For car owners, RelayRides provides full comprehensive and collision coverage, up to the actual cash value of the vehicle. RelayRides pays for the car to be fully repaired after a crash, but it’s likely that the owner is responsible for any depreciation in value after an accident.

RelayRides also covers up to $1 million worth of liability that protects the driver against third-party injury and property damage claims.

While most car owners would consider this insurance more than adequate, it has already proved in at least one instance that it’s not enough.

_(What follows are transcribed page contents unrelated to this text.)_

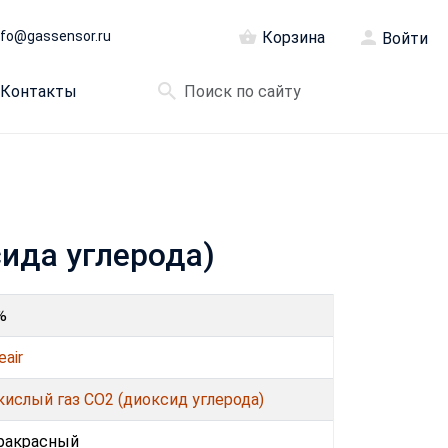
nfo@gassensor.ru
Корзина
Войти
Контакты
сида углерода)
%
eair
кислый газ CO2 (диоксид углерода)
ракрасный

In February 2012, 24-year-old Patrick Fortuna crashed his RelayRides rented Honda Civic into another car, killing himself and severely injuring all four adults in the other car. The owner of the car that Fortuna was driving was financially liable for the accident, and the claims costs could exceed the $1 million benchmark that RelayRides had set.

So what happens if the damages from an accident involving a RelayRides car exceed the policy amount? Will the company step in to pay the remainder, or will the car owner have to cover the excess?

According to the RelayRides blog, it depends on the situation, and who is ultimately declared to be at fault. The parties involved might end up settling for the RelayRides maximum liability amount. But if the driver of the rented car was at-fault, then it’s possible that the owner would find himself liable for any amount over the $1 million limit.

RelayRides does not give a definitive answer to the problem. Webb says, “[RelayRides] firmly believe[s] that car owners should be able to confidently list their cars in a peer-to-peer marketplace, without fear of being held liable for incidents that occur when renters are driving their cars, or having their personal insurance policies non-renewed.”

As the car-sharing market is so new, insurers and insurance experts are optimistic about the future of car-sharing generally, and believe insurance companies will step up to fill in the gray areas. 

“It’s not a question of insurers becoming more flexible, it’s a question of policies adapting to cover the unique liability inherent in this type of operation,” says Pete Moraga, spokesman for the Insurance Information Network of California.